In den Leitlinien zur Sekundärprävention wird die Influenzaimpfung sowieso empfohlen (Ib-Empfehlung). In einer anderen Studie ließ sich mit Schutzraten zur Verhinderung eines Myokardinfarkts zwischen 15 % und 45 % ein Effekt der jährlichen Influenzaimpfung vergleichbar mit anderen Interventionen wie antihypertensive Therapie, Statine oder Rauchentwöhnung nachweisen. Es wird angenommen, dass die Wirkung auf die Verhinderung einer Reihe von Faktoren zurückzuführen ist, wie die entzündungsbedingte Freisetzung von Zytokinen, Plaqueruptur und thrombogene Prozesse, die durch schwere Infektionserkrankungen wie die Influenza ausgelöst werden. Dies lässt sich entsprechend auch auf andere impfpräventable Erkrankungen wie RSV, COVID-19 oder Pneumokokken-CAP übertragen.

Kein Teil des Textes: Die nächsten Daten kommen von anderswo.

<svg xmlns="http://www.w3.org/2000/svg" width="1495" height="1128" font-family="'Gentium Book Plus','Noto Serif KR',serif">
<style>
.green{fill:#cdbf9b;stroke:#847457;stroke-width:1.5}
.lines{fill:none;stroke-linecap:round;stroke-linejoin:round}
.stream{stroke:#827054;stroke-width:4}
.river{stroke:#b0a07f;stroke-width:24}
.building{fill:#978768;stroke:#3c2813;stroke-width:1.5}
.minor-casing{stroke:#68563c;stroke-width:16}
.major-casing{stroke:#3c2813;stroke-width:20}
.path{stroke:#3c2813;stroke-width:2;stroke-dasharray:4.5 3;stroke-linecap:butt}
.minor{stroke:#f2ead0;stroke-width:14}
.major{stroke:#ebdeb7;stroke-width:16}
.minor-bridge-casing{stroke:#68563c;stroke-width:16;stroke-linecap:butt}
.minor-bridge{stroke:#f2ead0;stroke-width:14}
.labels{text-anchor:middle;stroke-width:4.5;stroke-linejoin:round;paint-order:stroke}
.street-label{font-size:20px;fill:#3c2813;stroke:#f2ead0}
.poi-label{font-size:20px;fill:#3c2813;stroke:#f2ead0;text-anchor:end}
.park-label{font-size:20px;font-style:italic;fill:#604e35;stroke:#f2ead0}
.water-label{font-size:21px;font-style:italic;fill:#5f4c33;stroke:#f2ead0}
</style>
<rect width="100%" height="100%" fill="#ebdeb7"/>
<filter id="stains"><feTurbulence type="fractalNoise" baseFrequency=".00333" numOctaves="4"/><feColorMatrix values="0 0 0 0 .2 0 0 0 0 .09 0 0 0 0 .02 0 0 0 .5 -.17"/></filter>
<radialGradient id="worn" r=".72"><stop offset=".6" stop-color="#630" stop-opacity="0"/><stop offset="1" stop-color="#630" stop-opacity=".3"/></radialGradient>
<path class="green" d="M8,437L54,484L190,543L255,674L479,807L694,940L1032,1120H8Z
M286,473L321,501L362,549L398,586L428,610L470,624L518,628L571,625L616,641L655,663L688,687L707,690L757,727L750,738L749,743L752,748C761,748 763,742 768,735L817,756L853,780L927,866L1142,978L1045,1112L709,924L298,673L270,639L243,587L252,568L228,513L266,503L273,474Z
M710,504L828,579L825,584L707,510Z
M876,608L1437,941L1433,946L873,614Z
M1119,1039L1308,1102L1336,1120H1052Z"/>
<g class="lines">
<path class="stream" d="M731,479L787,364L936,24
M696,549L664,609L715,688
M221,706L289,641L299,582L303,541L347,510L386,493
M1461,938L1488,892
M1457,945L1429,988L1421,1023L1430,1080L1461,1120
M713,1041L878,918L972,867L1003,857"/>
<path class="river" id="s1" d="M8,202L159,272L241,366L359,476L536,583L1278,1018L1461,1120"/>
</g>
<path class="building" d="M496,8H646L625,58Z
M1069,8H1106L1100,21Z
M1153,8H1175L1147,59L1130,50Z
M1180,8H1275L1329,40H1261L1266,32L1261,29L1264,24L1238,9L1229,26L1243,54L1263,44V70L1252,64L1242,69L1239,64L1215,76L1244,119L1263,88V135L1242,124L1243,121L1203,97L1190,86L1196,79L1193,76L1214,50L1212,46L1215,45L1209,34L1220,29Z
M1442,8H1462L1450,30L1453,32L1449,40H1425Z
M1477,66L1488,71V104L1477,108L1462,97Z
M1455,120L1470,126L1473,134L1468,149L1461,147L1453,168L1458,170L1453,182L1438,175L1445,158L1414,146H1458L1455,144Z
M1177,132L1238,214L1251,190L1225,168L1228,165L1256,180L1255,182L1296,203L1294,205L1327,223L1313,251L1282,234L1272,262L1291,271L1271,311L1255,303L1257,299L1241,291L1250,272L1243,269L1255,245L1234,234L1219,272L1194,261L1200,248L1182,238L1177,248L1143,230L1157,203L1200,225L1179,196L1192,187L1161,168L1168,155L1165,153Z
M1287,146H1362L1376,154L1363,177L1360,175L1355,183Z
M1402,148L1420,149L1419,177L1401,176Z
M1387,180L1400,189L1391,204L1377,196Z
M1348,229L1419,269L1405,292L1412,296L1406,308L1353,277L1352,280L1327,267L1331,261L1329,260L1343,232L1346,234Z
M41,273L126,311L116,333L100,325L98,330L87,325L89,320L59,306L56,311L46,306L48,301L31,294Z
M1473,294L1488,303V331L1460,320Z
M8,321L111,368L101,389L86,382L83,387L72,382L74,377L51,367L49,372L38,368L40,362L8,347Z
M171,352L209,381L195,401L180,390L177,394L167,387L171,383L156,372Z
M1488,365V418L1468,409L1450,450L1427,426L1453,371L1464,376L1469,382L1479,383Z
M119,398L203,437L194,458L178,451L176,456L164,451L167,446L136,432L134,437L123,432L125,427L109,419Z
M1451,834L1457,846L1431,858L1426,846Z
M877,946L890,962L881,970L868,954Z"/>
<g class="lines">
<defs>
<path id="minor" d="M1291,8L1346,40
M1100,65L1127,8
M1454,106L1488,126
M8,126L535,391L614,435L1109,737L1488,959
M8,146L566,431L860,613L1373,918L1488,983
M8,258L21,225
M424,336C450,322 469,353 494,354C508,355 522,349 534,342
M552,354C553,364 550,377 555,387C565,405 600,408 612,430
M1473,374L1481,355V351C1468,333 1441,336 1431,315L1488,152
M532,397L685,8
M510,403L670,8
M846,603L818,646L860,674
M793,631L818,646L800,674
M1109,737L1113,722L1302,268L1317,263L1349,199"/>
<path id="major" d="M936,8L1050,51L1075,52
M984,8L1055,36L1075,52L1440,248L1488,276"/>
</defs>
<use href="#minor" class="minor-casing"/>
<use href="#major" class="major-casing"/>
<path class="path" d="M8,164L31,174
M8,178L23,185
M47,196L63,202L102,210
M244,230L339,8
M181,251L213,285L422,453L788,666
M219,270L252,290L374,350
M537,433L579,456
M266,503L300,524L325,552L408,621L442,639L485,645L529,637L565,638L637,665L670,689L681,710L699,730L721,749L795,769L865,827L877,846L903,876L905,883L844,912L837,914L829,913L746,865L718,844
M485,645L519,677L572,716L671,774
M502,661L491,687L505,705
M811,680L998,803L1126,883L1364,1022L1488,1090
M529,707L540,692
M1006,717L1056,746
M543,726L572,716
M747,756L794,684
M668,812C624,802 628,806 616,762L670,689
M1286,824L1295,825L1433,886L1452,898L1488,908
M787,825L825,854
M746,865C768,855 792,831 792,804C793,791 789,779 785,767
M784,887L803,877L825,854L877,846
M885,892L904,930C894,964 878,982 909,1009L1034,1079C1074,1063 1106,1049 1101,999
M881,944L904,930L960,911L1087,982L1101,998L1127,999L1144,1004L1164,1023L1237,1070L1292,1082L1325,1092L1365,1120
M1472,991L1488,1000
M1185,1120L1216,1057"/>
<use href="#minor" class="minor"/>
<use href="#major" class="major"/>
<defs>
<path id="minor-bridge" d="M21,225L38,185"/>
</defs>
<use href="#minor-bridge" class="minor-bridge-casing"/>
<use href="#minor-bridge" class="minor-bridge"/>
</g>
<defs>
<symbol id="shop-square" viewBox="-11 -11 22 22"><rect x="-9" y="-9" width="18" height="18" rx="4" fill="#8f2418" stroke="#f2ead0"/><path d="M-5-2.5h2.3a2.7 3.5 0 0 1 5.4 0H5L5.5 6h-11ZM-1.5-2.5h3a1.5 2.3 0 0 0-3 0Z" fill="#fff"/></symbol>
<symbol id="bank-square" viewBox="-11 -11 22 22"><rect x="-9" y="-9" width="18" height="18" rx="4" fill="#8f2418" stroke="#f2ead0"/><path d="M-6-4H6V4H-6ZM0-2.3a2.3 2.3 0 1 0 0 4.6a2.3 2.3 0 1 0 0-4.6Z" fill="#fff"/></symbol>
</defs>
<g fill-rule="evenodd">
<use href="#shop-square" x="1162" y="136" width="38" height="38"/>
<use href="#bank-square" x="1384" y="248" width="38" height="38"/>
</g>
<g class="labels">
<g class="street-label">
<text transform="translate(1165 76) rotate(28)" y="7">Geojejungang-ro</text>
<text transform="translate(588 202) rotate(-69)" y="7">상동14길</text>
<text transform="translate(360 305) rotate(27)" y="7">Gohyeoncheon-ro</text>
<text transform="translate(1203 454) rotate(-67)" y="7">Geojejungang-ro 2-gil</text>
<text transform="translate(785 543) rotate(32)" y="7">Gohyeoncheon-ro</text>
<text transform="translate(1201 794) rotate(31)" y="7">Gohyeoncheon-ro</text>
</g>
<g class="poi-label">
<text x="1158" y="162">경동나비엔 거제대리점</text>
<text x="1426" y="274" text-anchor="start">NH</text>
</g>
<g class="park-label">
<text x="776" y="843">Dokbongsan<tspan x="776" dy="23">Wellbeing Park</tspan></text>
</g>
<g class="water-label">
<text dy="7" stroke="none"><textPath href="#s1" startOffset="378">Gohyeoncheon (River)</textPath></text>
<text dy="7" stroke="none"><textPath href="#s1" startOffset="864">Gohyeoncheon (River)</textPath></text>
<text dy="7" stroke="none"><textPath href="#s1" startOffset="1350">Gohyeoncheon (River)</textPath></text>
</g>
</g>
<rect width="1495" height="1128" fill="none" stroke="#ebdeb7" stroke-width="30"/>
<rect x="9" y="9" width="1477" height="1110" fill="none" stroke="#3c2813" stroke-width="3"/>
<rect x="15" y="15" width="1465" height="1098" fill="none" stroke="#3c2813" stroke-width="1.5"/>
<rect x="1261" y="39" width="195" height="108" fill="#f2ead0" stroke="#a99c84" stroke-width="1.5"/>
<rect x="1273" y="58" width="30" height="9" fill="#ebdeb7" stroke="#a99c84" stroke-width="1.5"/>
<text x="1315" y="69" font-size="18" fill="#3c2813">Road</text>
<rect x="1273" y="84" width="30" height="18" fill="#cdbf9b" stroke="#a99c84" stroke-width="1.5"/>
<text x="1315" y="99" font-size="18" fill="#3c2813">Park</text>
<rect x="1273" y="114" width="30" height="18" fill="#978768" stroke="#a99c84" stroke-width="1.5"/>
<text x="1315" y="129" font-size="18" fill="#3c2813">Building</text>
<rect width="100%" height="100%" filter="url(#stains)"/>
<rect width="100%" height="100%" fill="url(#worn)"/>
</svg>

Nach STIKO sollte die Impfung bei chronisch Kranken jedes Jahr im Herbst mit einem inaktivierten Impfstoff der von der WHO empfohlener Antigenkombination erfolgen. In den letzten Jahren wurden dabei ausschließlich tetravalente Impfstoffe gegen zwei A-Stämme sowie je einen B-Stamm der Victoria- und der Yamagata-Linie empfohlen. Die B-Yamagata-Linie konnte jedoch seit März 2020 weltweit nicht mehr nachgewiesen werden, was wahrscheinlich auf einen Zusammenhang zur Ausbreitung des COVID-19-Virus zurückzuführen ist. Die Weltgesundheitsorganisation (WHO) verzichtet daher in der Empfehlung 2024/2025 für die Zusammensetzung der Grippeimpfstoffe auf diese Komponente. Aktuell sind in Deutschland aufgrund des langwierigen Produktionsprozesses weiterhin dennoch vorwiegend tetravalente Impfstoffe mit beiden B-Komponenten verfügbar, die jedoch auch nach STIKO bedenkenlos verwendet werden können. Bei 18- bis 59-Jährigen können alle normal dosierten ei- und zellkulturbasierten Impfstoffe beliebig eingesetzt werden. Für die über 60-Jährigen wird nach STIKO aktuell nur der Hochdosisimpfstoff (Efluelda, Fa. Sanofi) mit 4-fachem Antigengehalt verwendet. Ab der Influenza-Saison 2025/2026 wird allen Personen in dieser Altersgruppe alternativ auch der mit MF-59 adjuvantierte Influenza-Impfstoff (Fluad, Fa. Seqirus) empfohlen.

Digitales Impfmanagement

Höhere Durchimpfungsraten und (auch ein finanzieller) Mehrwert für die Praxis

Ein häufiges Argument, insbesondere in Facharztpraxen, für die fehlende Durchführung empfohlener Impfungen ist die zugegebenermaßen schlechte Vergütung einzelner Impfungen. Bei einem klassischen Impfmanagement mit regelmäßiger, zeitaufwändiger Kontrolle des gelben Heftchens, Abgleich mit den aktuellen Impfempfehlungen und resultierender Indikationsstellung ist das sicher richtig. Die Implementierung eines digitalen Impfmanagements, z. B. Programme wie Impfdoc NE, mit digitalem Impfpass vereinfacht die Prozesse in der Praxis, reduziert den Zeitaufwand und verbessert auch das finanzielle Outcome deutlich. So kann ein/e medizinische/r Fachangestellte/r bereits an der Anmeldung auf einen Blick sehen, welche Impfungen empfohlen sind bzw. ausstehen und zwar immer auf Basis der aktuellen Empfehlungen und der im PVS dokumentierten Diagnosen. Die Impfungen können damit auch weitgehend arztunabhängig durchgeführt werden. Da gerade im kardiologischen Bereich fast jede/r Patient/in eine Impfindikation aufgrund von Vorerkrankungen hat, diese regelmäßig durchgeführt werden müssen und außerdem außerbudgetär vergütet werden, können Impfungen den Umsatz und Gewinn einer Praxis steigern, ohne den Arzt/die Ärztin zusätzlich zu belasten.